━━━━━ DATA SHOWN ━━━━━

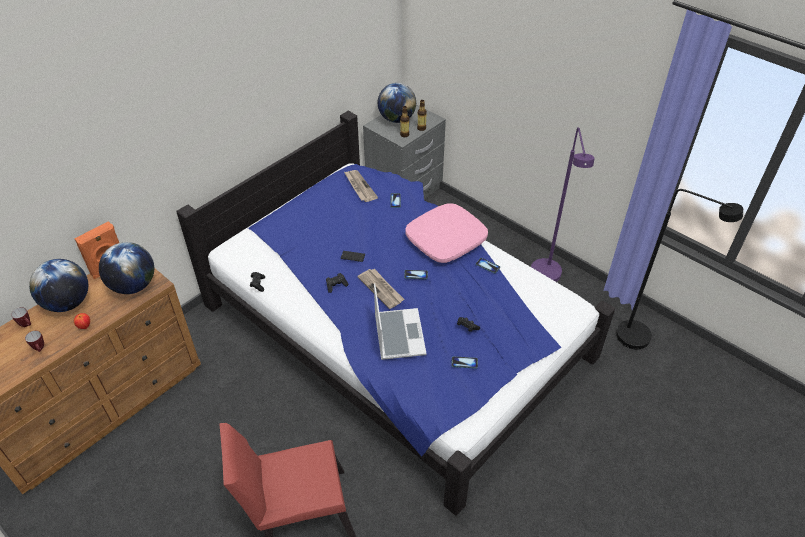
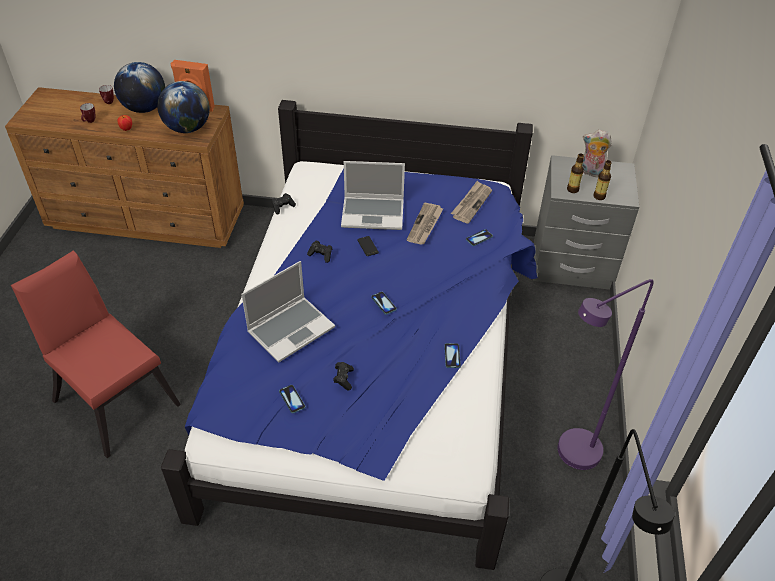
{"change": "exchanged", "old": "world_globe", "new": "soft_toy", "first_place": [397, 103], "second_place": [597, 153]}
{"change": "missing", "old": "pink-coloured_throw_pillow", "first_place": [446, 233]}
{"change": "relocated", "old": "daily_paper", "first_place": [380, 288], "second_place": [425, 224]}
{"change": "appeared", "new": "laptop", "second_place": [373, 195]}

━━━━━

## WORK TASK
Reproduce the listing word for word and omit its pictures.

## FINISHED EXERCISE
{"change": "exchanged", "old": "world_globe", "new": "soft_toy", "first_place": [397, 103], "second_place": [597, 153]}
{"change": "missing", "old": "pink-coloured_throw_pillow", "first_place": [446, 233]}
{"change": "relocated", "old": "daily_paper", "first_place": [380, 288], "second_place": [425, 224]}
{"change": "appeared", "new": "laptop", "second_place": [373, 195]}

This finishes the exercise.